#### AVAILABLE RECORDS
_ _ _ _

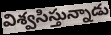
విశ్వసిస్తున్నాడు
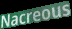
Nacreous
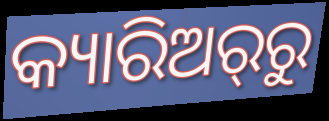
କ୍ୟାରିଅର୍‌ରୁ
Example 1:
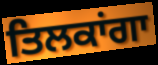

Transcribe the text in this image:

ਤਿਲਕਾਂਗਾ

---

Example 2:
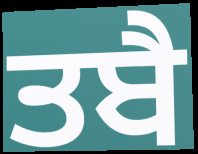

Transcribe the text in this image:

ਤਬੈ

_ _ _ _

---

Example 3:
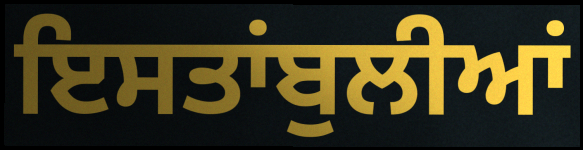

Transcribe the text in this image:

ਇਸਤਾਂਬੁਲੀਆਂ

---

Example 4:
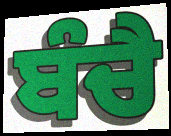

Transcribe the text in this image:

_ _ _ _

#### INSTRUCTIONS FOR THE TASK
Please go over the data above and copy each line with "Example" in it.

#### RESPONSE BELOW
Example 1:
Example 2:
Example 3:
Example 4:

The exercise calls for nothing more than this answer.